*Prompt:*
In these records, how many lines contain "Image"? Please reply with the number only.

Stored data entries
Content starts

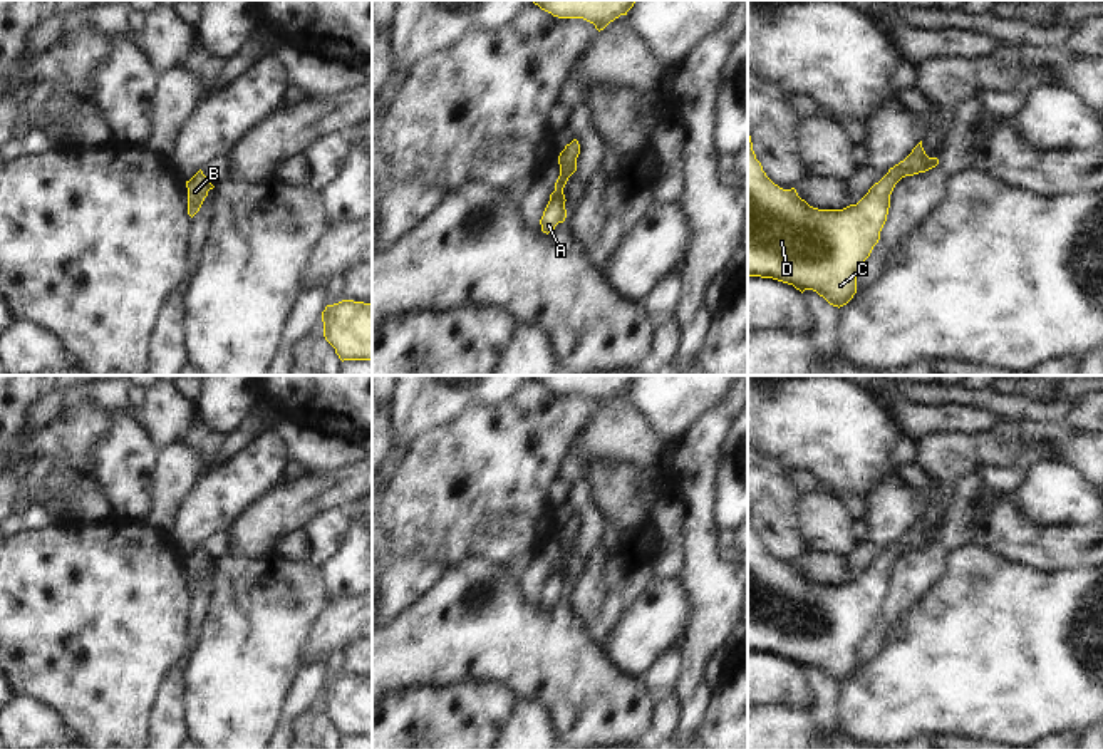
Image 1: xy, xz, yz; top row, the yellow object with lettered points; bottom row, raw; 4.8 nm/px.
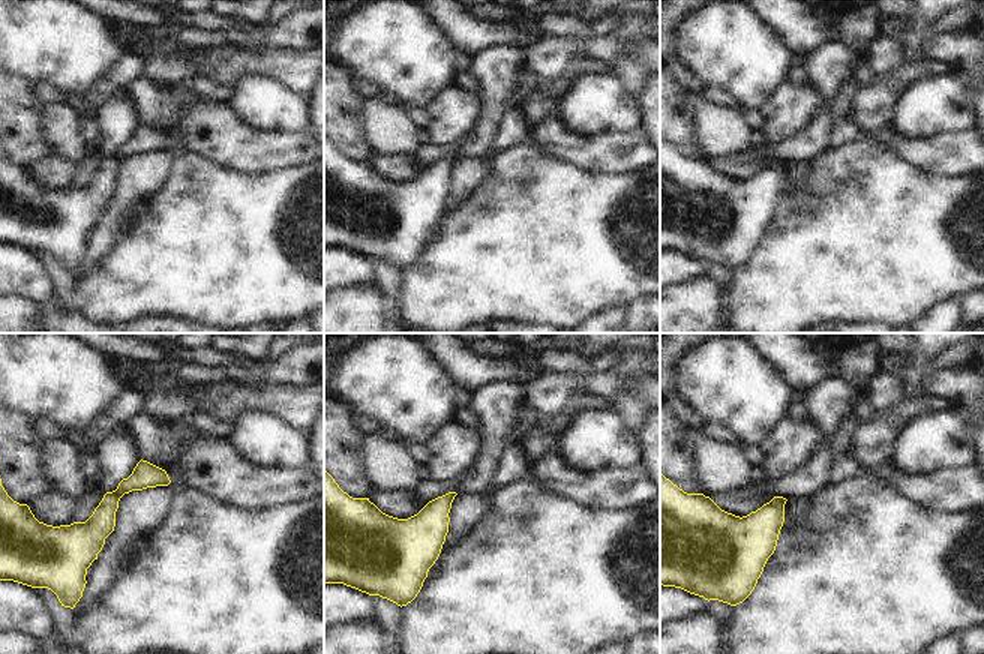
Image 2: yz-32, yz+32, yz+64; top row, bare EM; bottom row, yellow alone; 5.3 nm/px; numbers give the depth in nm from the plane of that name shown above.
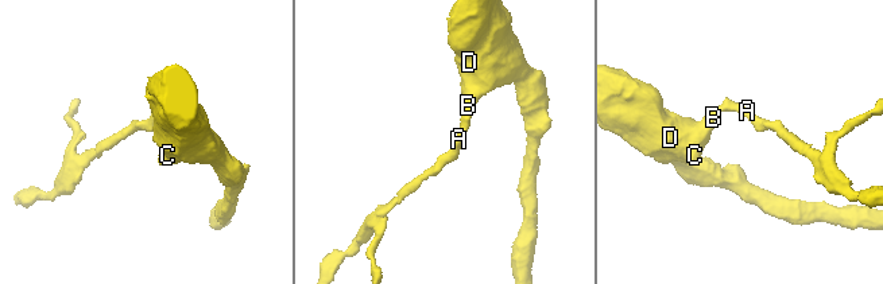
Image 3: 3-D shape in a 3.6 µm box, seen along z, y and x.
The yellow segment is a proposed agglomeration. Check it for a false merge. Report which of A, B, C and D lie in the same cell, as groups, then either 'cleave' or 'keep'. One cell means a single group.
A B C D; keep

Content ends

*Task output:*
3